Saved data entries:
::::

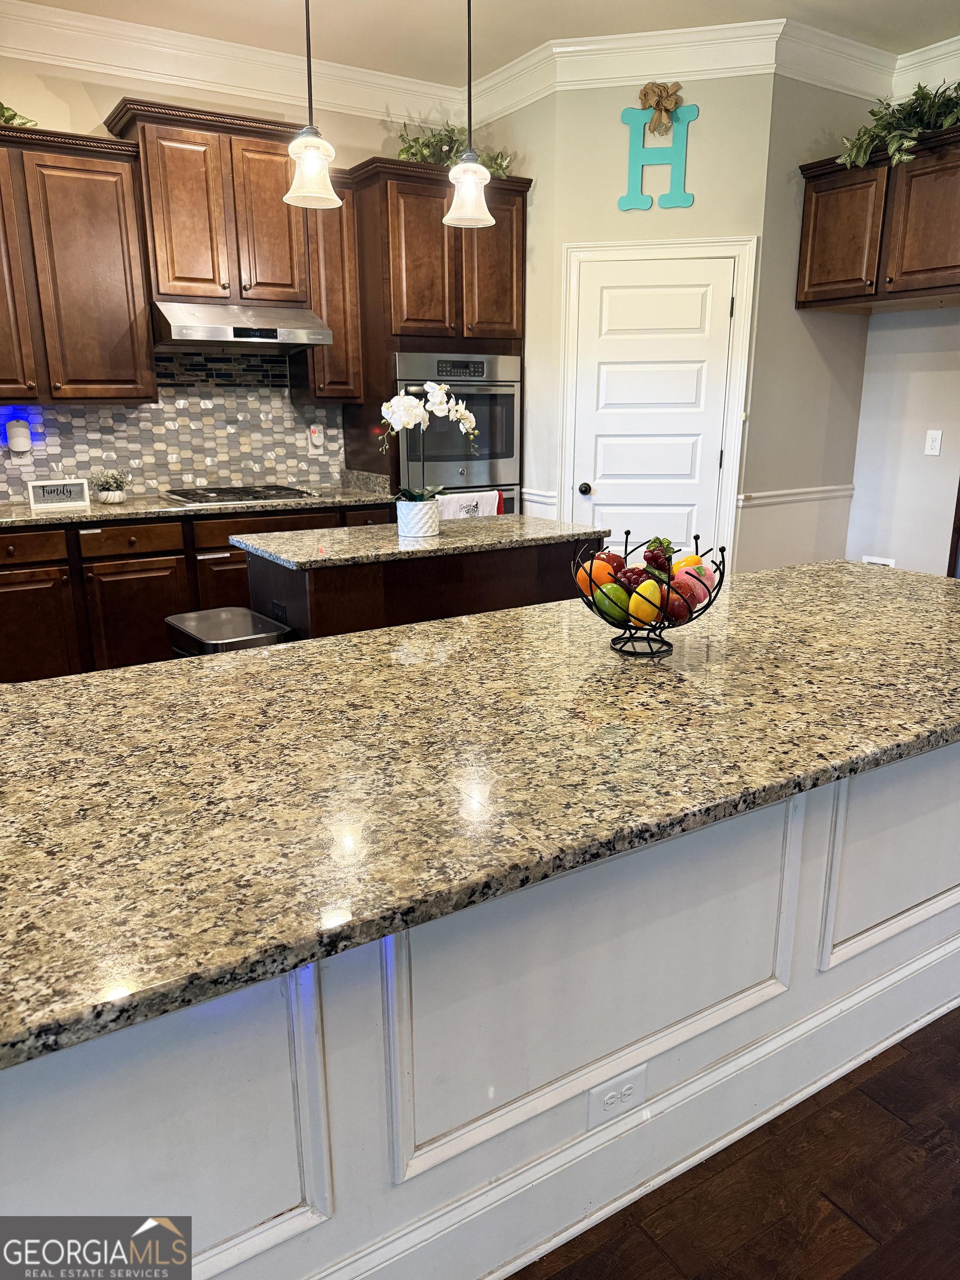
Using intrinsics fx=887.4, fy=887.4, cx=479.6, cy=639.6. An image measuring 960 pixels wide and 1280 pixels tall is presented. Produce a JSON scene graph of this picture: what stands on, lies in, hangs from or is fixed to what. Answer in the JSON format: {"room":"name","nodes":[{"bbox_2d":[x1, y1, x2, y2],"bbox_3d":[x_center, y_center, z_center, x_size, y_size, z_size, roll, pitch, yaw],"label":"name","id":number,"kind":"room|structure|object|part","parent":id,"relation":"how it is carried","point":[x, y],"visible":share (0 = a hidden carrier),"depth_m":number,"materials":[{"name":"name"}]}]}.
{"room":"kitchen","nodes":[
{"label":"kitchen","id":0,"kind":"room"},
{"bbox_2d":[0,51,471,497],"bbox_3d":[-2.052,-1.289,4.248,5.550,3.059,0.125,-10,18,-31],"label":"back wall","id":1,"kind":"structure","parent":0,"point":[357,151],"depth_m":4.16,"materials":[{"name":"beige paint"}]},
{"bbox_2d":[0,124,156,406],"bbox_3d":[-2.054,-1.602,3.895,1.049,1.098,0.375,-10,18,-31],"label":"upper cabinet","id":2,"kind":"object","parent":1,"relation":"attached to","point":[133,221],"visible":1,"depth_m":3.89,"materials":[{"name":"brown wood"}]},
{"bbox_2d":[0,102,37,127],"bbox_3d":[-2.219,-2.199,3.528,0.861,0.262,0.407,-10,18,-31],"label":"plant","id":3,"kind":"object","parent":2,"relation":"on","point":[9,119],"visible":0.61,"depth_m":3.73,"materials":[{"name":"green plant"}]},
{"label":"cabinet door","id":4,"kind":"part","parent":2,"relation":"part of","materials":[{"name":"brown wood"}]},
{"bbox_2d":[0,349,346,503],"bbox_3d":[-1.868,-1.078,4.431,2.565,0.730,0.010,-10,18,-31],"label":"tile backsplash","id":5,"kind":"structure","parent":1,"relation":"attached to","point":[133,410],"depth_m":4.63,"materials":[{"name":"tile"}]},
{"bbox_2d":[6,420,32,454],"bbox_3d":[-2.177,-0.952,4.190,0.098,0.138,0.075,-10,18,-31],"label":"night light","id":6,"kind":"object","parent":5,"relation":"attached to","point":[16,445],"visible":0.99,"depth_m":4.16,"materials":[{"name":"white plastic"}]},
{"bbox_2d":[306,423,324,453],"bbox_3d":[-0.909,-1.110,4.918,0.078,0.148,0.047,-10,18,-31],"label":"wall outlet","id":7,"kind":"object","parent":5,"relation":"attached to","point":[315,442],"visible":0.99,"depth_m":4.91,"materials":[{"name":"white plastic"}]},
{"bbox_2d":[105,97,307,310],"bbox_3d":[-1.263,-2.020,4.276,0.822,0.822,0.407,-10,18,-31],"label":"upper cabinet","id":8,"kind":"object","parent":1,"relation":"attached to","point":[170,278],"visible":0.9,"depth_m":4.11,"materials":[{"name":"brown wood"}]},
{"bbox_2d":[150,300,333,352],"bbox_3d":[-1.205,-1.529,4.352,0.781,0.186,0.513,-10,18,-31],"label":"range hood","id":9,"kind":"object","parent":8,"relation":"attached to","point":[235,331],"visible":0.96,"depth_m":4.18,"materials":[{"name":"silver metal"}]},
{"bbox_2d":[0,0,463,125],"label":"crown molding","id":10,"kind":"structure","parent":1,"relation":"attached to","point":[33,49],"depth_m":4.19,"materials":[{"name":"white paint"}]},
{"bbox_2d":[294,177,361,400],"bbox_3d":[-0.827,-1.801,4.649,0.264,1.086,0.364,-10,18,-31],"label":"upper cabinet","id":11,"kind":"object","parent":1,"relation":"attached to","point":[351,240],"visible":0.67,"depth_m":4.55,"materials":[{"name":"brown wood"}]},
{"bbox_2d":[1,0,959,84],"bbox_3d":[0.333,-1.965,0.796,7.194,0.106,7.751,-10,18,-31],"label":"ceiling","id":12,"kind":"structure","parent":0,"point":[262,6],"depth_m":3.99,"materials":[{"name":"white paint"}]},
{"bbox_2d":[283,0,341,209],"bbox_3d":[-0.511,-1.846,2.585,0.184,1.073,0.184,-10,18,-31],"label":"pendant light","id":13,"kind":"object","parent":12,"relation":"hanging from","point":[315,151],"visible":1,"depth_m":2.66,"materials":[{"name":"white glass"}]},
{"bbox_2d":[441,0,496,228],"bbox_3d":[-0.038,-1.874,2.748,0.183,1.079,0.183,-10,18,-31],"label":"pendant light","id":14,"kind":"object","parent":12,"relation":"hanging from","point":[473,168],"visible":1,"depth_m":2.83,"materials":[{"name":"white glass"}]},
{"bbox_2d":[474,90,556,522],"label":"side wall","id":15,"kind":"structure","parent":0,"point":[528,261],"depth_m":4.68,"materials":[{"name":"beige paint"}]},
{"bbox_2d":[517,71,773,574],"bbox_3d":[0.890,-1.372,4.584,0.944,3.022,0.120,3,15,11],"label":"pantry wall","id":16,"kind":"structure","parent":0,"point":[705,146],"depth_m":4.32,"materials":[{"name":"paint"}]},
{"bbox_2d":[520,488,558,507],"bbox_3d":[0.289,-0.800,4.924,0.043,0.064,0.406,-10,18,-31],"label":"chair rail","id":17,"kind":"object","parent":16,"relation":"attached to","point":[539,498],"visible":0.53,"depth_m":4.85,"materials":[{"name":"white paint"}]},
{"bbox_2d":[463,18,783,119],"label":"crown molding","id":18,"kind":"structure","parent":16,"relation":"attached to","point":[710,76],"depth_m":4.18,"materials":[{"name":"white paint"}]},
{"bbox_2d":[570,253,735,566],"bbox_3d":[0.874,-0.870,4.625,0.757,2.022,0.110,3,15,12],"label":"door","id":19,"kind":"structure","parent":16,"relation":"in","point":[650,380],"depth_m":4.56,"materials":[{"name":"white paint"}]},
{"bbox_3d":[0.561,-0.801,4.738,0.068,0.063,0.066,3,15,12],"label":"doorknob","id":20,"kind":"part","parent":19,"relation":"part of","materials":[{"name":"black metal"}]},
{"bbox_2d":[558,236,756,575],"bbox_3d":[0.875,-0.925,4.627,0.950,2.129,0.068,3,15,12],"label":"door frame","id":21,"kind":"structure","parent":16,"relation":"attached to","point":[568,361],"depth_m":4.46,"materials":[{"name":"white paint"}]},
{"bbox_2d":[617,96,698,212],"bbox_3d":[0.852,-2.310,4.245,0.361,0.481,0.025,3,15,12],"label":"letter sign","id":22,"kind":"object","parent":16,"relation":"attached to","point":[634,151],"visible":0.98,"depth_m":4.24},
{"bbox_2d":[637,80,683,134],"bbox_3d":[0.863,-2.550,4.260,0.217,0.215,0.095,3,15,12],"label":"bow","id":23,"kind":"object","parent":22,"relation":"attached to","point":[644,95],"visible":0.98,"depth_m":4.24,"materials":[{"name":"brown fabric"}]},
{"bbox_2d":[507,1009,959,1279],"bbox_3d":[0.341,1.002,1.798,8.265,0.065,7.981,-10,18,-31],"label":"floor","id":24,"kind":"structure","parent":0,"point":[831,1211],"depth_m":1.62,"materials":[{"name":"brown wood"}]},
{"bbox_2d":[0,499,399,684],"bbox_3d":[-1.523,-0.200,4.379,2.545,0.876,0.649,-10,18,-31],"label":"base cabinet","id":25,"kind":"object","parent":24,"relation":"on","point":[140,558],"visible":0.36,"depth_m":3.97,"materials":[{"name":"brown wood"}]},
{"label":"drawer","id":26,"kind":"part","parent":25,"relation":"part of","materials":[{"name":"brown wood"}]},
{"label":"cabinet door","id":27,"kind":"part","parent":25,"relation":"part of","materials":[{"name":"brown wood"}]},
{"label":"drawer","id":28,"kind":"part","parent":25,"relation":"part of","materials":[{"name":"brown wood"}]},
{"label":"cabinet door","id":29,"kind":"part","parent":25,"relation":"part of","materials":[{"name":"brown wood"}]},
{"bbox_2d":[0,470,402,529],"bbox_3d":[-1.733,-0.652,4.230,2.860,0.124,0.690,-10,18,-31],"label":"back countertop","id":30,"kind":"structure","parent":25,"relation":"on","point":[51,514],"depth_m":4.23,"materials":[{"name":"stone"}]},
{"bbox_2d":[28,477,91,509],"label":"sign","id":31,"kind":"object","parent":30,"relation":"on","point":[48,485],"visible":1,"depth_m":4.12,"materials":[{"name":"white wood"}]},
{"bbox_2d":[90,470,132,503],"bbox_3d":[-1.801,-0.755,4.333,0.216,0.166,0.199,-10,18,-31],"label":"potted plant","id":32,"kind":"object","parent":30,"relation":"on","point":[106,498],"visible":1,"depth_m":4.31,"materials":[{"name":"plant"}]},
{"bbox_2d":[160,483,318,504],"bbox_3d":[-1.237,-0.750,4.554,0.705,0.045,0.517,-10,18,-31],"label":"cooktop","id":33,"kind":"object","parent":30,"relation":"in","point":[259,496],"visible":0.98,"depth_m":4.47,"materials":[{"name":"silver metal"}]},
{"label":"cabinet door","id":34,"kind":"part","parent":25,"relation":"part of","materials":[{"name":"brown wood"}]},
{"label":"drawer","id":35,"kind":"part","parent":25,"relation":"part of","materials":[{"name":"brown wood"}]},
{"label":"drawer","id":36,"kind":"part","parent":25,"relation":"part of","materials":[{"name":"brown wood"}]},
{"bbox_2d":[165,606,292,658],"bbox_3d":[-0.888,0.251,3.194,0.320,0.655,0.435,-10,18,-31],"label":"trash can","id":37,"kind":"object","parent":24,"relation":"on","point":[259,619],"visible":0.27,"depth_m":3.08,"materials":[{"name":"silver metal"}]},
{"bbox_2d":[241,533,607,642],"bbox_3d":[-0.203,0.029,3.533,1.328,0.893,0.624,-10,18,-31],"label":"kitchen island","id":38,"kind":"object","parent":24,"relation":"on","point":[518,574],"visible":0.29,"depth_m":3.14,"materials":[{"name":"brown wood"}]},
{"bbox_2d":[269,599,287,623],"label":"island outlet","id":39,"kind":"object","parent":38,"relation":"attached to","point":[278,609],"visible":0.85,"depth_m":3.08,"materials":[{"name":"black plastic"}]},
{"bbox_2d":[228,512,607,570],"bbox_3d":[-0.212,-0.409,3.452,1.262,0.036,0.709,-10,18,-31],"label":"island countertop","id":40,"kind":"structure","parent":38,"relation":"on","point":[441,539],"depth_m":3.23,"materials":[{"name":"grey stone"}]},
{"bbox_2d":[395,496,440,538],"bbox_3d":[-0.230,-0.458,3.325,0.159,0.121,0.159,-10,18,-31],"label":"flower pot","id":41,"kind":"object","parent":40,"relation":"on","point":[431,523],"visible":0.96,"depth_m":3.26,"materials":[{"name":"white ceramic"}]},
{"bbox_2d":[377,380,476,503],"bbox_3d":[-0.188,-0.685,3.214,0.384,0.491,0.258,-10,18,-31],"label":"orchid","id":42,"kind":"object","parent":41,"relation":"in","point":[439,399],"visible":0.88,"depth_m":3.14,"materials":[{"name":"white plant"}]},
{"bbox_2d":[339,158,527,508],"bbox_3d":[-0.253,-1.226,5.043,0.910,2.474,0.653,-10,18,-31],"label":"oven cabinet","id":43,"kind":"object","parent":24,"relation":"on","point":[502,184],"visible":0.47,"depth_m":4.59,"materials":[{"name":"brown wood"}]},
{"bbox_2d":[396,121,514,176],"bbox_3d":[-0.166,-2.530,4.611,0.688,0.350,0.541,-10,18,-31],"label":"artificial plant","id":44,"kind":"object","parent":43,"relation":"on","point":[401,151],"visible":0.49,"depth_m":4.58,"materials":[{"name":"green plant"}]},
{"bbox_2d":[395,353,521,517],"bbox_3d":[-0.213,-0.994,5.061,0.756,1.163,0.639,-10,18,-31],"label":"wall oven","id":45,"kind":"object","parent":43,"relation":"in","point":[510,404],"visible":0.56,"depth_m":4.81,"materials":[{"name":"silver metal"}]},
{"bbox_2d":[435,490,502,519],"bbox_3d":[-0.072,-0.626,4.727,0.418,0.330,0.054,-10,18,-31],"label":"dish towel","id":46,"kind":"object","parent":45,"relation":"hanging from","point":[465,509],"visible":0.35,"depth_m":4.70,"materials":[{"name":"white fabric"}]},
{"bbox_2d":[0,736,958,1279],"bbox_3d":[0.241,0.511,1.868,2.930,0.877,0.965,-10,18,-31],"label":"kitchen island","id":47,"kind":"object","parent":24,"relation":"on","point":[64,1170],"visible":0.57,"depth_m":1.38,"materials":[{"name":"white paint"}]},
{"bbox_2d":[1,556,959,1070],"bbox_3d":[0.194,0.047,1.803,2.676,0.037,1.199,-10,18,-31],"label":"granite countertop","id":48,"kind":"structure","parent":47,"relation":"on","point":[125,676],"depth_m":1.29,"materials":[{"name":"stone"}]},
{"bbox_2d":[570,527,724,659],"bbox_3d":[0.326,-0.089,1.755,0.309,0.222,0.308,-10,18,-31],"label":"fruit basket","id":49,"kind":"object","parent":48,"relation":"on","point":[718,565],"visible":0.73,"depth_m":1.73,"materials":[{"name":"black metal"}]},
{"bbox_2d":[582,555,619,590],"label":"orange","id":50,"kind":"object","parent":49,"relation":"in","point":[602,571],"visible":0.57,"depth_m":1.80,"materials":[{"name":"orange food"}]},
{"bbox_2d":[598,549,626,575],"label":"red apple","id":51,"kind":"object","parent":49,"relation":"in","point":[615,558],"visible":0.41,"depth_m":1.87,"materials":[{"name":"red food"}]},
{"bbox_2d":[593,581,631,622],"bbox_3d":[0.264,-0.074,1.758,0.072,0.080,0.068,2,15,9],"label":"green apple","id":52,"kind":"object","parent":49,"relation":"in","point":[608,606],"visible":0.89,"depth_m":1.73,"materials":[{"name":"green food"}]},
{"bbox_2d":[617,565,647,590],"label":"grapes","id":53,"kind":"object","parent":49,"relation":"in","point":[634,581],"visible":0.47,"depth_m":1.78,"materials":[{"name":"red food"}]},
{"bbox_2d":[627,579,661,625],"bbox_3d":[0.322,-0.069,1.726,0.066,0.087,0.069,4,16,16],"label":"lemon","id":54,"kind":"object","parent":49,"relation":"in","point":[647,603],"visible":0.89,"depth_m":1.70,"materials":[{"name":"yellow food"}]},
{"bbox_2d":[641,535,674,573],"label":"grapes","id":55,"kind":"object","parent":49,"relation":"in","point":[647,558],"visible":0.7,"depth_m":1.79,"materials":[{"name":"red food"}]},
{"bbox_2d":[663,588,692,623],"bbox_3d":[0.383,-0.063,1.734,0.071,0.072,0.069,4,16,15],"label":"red apple","id":56,"kind":"object","parent":49,"relation":"in","point":[676,614],"visible":0.78,"depth_m":1.71,"materials":[{"name":"red food"}]},
{"bbox_2d":[673,553,703,573],"bbox_3d":[0.424,-0.140,1.819,0.069,0.072,0.064,-5,16,-18],"label":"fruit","id":57,"kind":"object","parent":49,"relation":"in","point":[694,560],"visible":0.39,"depth_m":1.80,"materials":[{"name":"food"}]},
{"bbox_2d":[672,569,709,610],"bbox_3d":[0.409,-0.093,1.743,0.077,0.080,0.074,9,18,30],"label":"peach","id":58,"kind":"object","parent":49,"relation":"in","point":[703,595],"visible":0.63,"depth_m":1.72,"materials":[{"name":"red food"}]},
{"bbox_2d":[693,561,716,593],"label":"peach","id":59,"kind":"object","parent":49,"relation":"in","point":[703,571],"visible":0.47,"depth_m":1.83,"materials":[{"name":"food"}]},
{"bbox_2d":[587,1063,647,1128],"bbox_3d":[0.237,0.782,1.522,0.121,0.079,0.008,-10,18,-31],"label":"electrical outlet","id":60,"kind":"object","parent":47,"relation":"attached to","point":[608,1106],"visible":0.99,"depth_m":1.52,"materials":[{"name":"white plastic"}]},
{"bbox_2d":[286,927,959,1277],"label":"baseboard","id":61,"kind":"structure","parent":47,"relation":"attached to","point":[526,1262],"depth_m":1.64,"materials":[{"name":"white paint"}]},
{"bbox_2d":[738,68,875,577],"bbox_3d":[1.715,-1.391,4.714,0.891,3.033,0.128,-10,18,-31],"label":"side wall","id":62,"kind":"structure","parent":0,"point":[779,410],"depth_m":4.56,"materials":[{"name":"paint"}]},
{"bbox_2d":[738,484,854,507],"bbox_3d":[1.724,-0.780,4.784,0.917,0.065,0.036,-10,18,-31],"label":"chair rail","id":63,"kind":"object","parent":62,"relation":"attached to","point":[808,493],"visible":0.7,"depth_m":4.73,"materials":[{"name":"white paint"}]},
{"bbox_2d":[773,17,897,98],"bbox_3d":[1.723,-2.724,4.210,0.906,0.167,0.120,-10,18,-31],"label":"crown molding","id":64,"kind":"structure","parent":62,"relation":"attached to","point":[798,76],"depth_m":4.16,"materials":[{"name":"white paint"}]},
{"bbox_2d":[845,55,959,578],"bbox_3d":[3.218,-0.995,3.199,0.131,2.996,4.253,-10,18,-31],"label":"wall","id":65,"kind":"structure","parent":0,"point":[940,458],"depth_m":4.68,"materials":[{"name":"grey paint"}]},
{"bbox_2d":[796,123,959,312],"bbox_3d":[2.074,-1.896,4.094,0.587,0.658,1.053,-10,18,-31],"label":"upper cabinet","id":66,"kind":"object","parent":65,"relation":"attached to","point":[937,294],"visible":0.98,"depth_m":4.03,"materials":[{"name":"brown wood"}]},
{"bbox_2d":[837,78,959,169],"bbox_3d":[1.992,-2.285,3.847,0.495,0.409,0.904,-10,18,-31],"label":"artificial plant","id":67,"kind":"object","parent":66,"relation":"on","point":[916,119],"visible":0.77,"depth_m":3.91,"materials":[{"name":"green plant"}]},
{"bbox_2d":[861,553,896,566],"bbox_3d":[2.202,-0.362,4.922,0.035,0.188,0.201,-10,18,-31],"label":"wall vent","id":68,"kind":"object","parent":65,"relation":"attached to","point":[874,560],"visible":0.38,"depth_m":4.91,"materials":[{"name":"white"}]},
{"bbox_2d":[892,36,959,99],"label":"crown molding","id":69,"kind":"structure","parent":65,"relation":"attached to","point":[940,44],"depth_m":4.27,"materials":[{"name":"white paint"}]},
{"bbox_2d":[923,429,942,455],"bbox_3d":[2.293,-0.996,4.490,0.011,0.122,0.074,-10,18,-31],"label":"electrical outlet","id":70,"kind":"object","parent":65,"relation":"attached to","point":[934,445],"visible":0.98,"depth_m":4.49,"materials":[{"name":"white plastic"}]}
]}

::::

Directions:
Check each line of the records for "fabric" and copy the ones that contain it.

Exercise solution:
{"bbox_2d":[637,80,683,134],"bbox_3d":[0.863,-2.550,4.260,0.217,0.215,0.095,3,15,12],"label":"bow","id":23,"kind":"object","parent":22,"relation":"attached to","point":[644,95],"visible":0.98,"depth_m":4.24,"materials":[{"name":"brown fabric"}]},
{"bbox_2d":[435,490,502,519],"bbox_3d":[-0.072,-0.626,4.727,0.418,0.330,0.054,-10,18,-31],"label":"dish towel","id":46,"kind":"object","parent":45,"relation":"hanging from","point":[465,509],"visible":0.35,"depth_m":4.70,"materials":[{"name":"white fabric"}]},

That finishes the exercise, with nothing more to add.